By integrating the function inside the integral, we get

$2I=\int\limits_{0}^{\dfrac{\pi }{2}}{\left( 1-\dfrac{\sin 2x}{2} \right)dx}=\left[ x-\left( -\dfrac{\cos 2x}{2\times 2} \right) \right]_{0}^{\dfrac{\pi }{2}}=\left[ x+\dfrac{\cos 2x}{4} \right]_{0}^{\dfrac{\pi }{2}}$

By applying the limits, we get

$2I=\left( \dfrac{\pi }{2}+\dfrac{\cos 2\times \dfrac{\pi }{2}}{4} \right)-\left( 0+\dfrac{\cos 2\times 0}{4} \right)=\dfrac{\pi }{2}+\dfrac{-1}{4}-\dfrac{1}{4}=\dfrac{\pi }{2}-\dfrac{1}{2}=\dfrac{\pi -1}{2}$

Dividing by 2, we get

$I=\dfrac{\pi -1}{4}$

$\therefore $ The value of the integral $I=\int\limits_{0}^{\dfrac{\pi }{2}}{\dfrac{{{\sin }^{3}}x}{\sin x+\cos x}}dx=\dfrac{\pi -1}{4}$. 

Hence, the correct answer is option (C).

Note: Students might commit mistakes by forgetting the value of 2 in $2I$ and get an answer as $I=\dfrac{\pi -1}{2}$. There is option-D which contains the wrong option.

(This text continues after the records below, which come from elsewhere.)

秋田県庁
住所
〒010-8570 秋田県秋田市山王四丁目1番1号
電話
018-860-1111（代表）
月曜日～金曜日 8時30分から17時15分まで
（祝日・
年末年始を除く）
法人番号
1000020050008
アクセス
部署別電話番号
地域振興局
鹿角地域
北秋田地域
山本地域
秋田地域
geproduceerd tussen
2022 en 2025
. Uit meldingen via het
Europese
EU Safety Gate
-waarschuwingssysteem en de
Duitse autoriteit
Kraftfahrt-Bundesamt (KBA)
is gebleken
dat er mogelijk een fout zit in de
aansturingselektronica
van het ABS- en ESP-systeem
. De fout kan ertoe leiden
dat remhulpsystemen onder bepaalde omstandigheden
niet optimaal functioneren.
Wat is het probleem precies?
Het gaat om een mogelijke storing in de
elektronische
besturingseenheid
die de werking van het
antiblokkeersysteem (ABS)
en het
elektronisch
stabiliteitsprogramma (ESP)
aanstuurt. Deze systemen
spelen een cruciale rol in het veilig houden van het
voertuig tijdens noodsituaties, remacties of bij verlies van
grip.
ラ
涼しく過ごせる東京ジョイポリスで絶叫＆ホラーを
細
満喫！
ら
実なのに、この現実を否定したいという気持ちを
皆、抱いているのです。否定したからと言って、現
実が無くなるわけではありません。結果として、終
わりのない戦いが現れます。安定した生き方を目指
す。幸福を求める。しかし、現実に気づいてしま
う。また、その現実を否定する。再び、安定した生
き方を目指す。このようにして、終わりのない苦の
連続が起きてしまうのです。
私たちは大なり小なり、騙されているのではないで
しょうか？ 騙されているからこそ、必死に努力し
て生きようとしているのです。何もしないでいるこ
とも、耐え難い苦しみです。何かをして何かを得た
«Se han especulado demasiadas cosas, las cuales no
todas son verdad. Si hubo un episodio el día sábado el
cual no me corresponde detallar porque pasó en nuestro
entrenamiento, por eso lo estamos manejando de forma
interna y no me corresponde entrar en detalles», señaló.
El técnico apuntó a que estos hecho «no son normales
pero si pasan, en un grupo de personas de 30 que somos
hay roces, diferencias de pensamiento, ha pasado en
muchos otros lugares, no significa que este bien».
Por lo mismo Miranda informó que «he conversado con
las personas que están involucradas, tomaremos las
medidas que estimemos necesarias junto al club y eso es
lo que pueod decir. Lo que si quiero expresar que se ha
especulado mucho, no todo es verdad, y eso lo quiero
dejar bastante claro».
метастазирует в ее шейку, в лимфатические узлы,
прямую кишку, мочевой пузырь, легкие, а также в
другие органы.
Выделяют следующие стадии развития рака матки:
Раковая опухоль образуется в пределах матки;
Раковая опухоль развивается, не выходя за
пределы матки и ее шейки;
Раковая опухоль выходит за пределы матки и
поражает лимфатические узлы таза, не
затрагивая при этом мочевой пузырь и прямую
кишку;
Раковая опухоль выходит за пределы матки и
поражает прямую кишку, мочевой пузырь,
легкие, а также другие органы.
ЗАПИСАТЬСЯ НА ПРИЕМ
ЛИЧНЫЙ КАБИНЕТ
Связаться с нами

Students, without dividing by 2, opt for the option-D. To avoid this mistake, it is always a good practice to write both L.H.S and R.H.S in every step even while doing the rough work. This method of writing eliminates the error.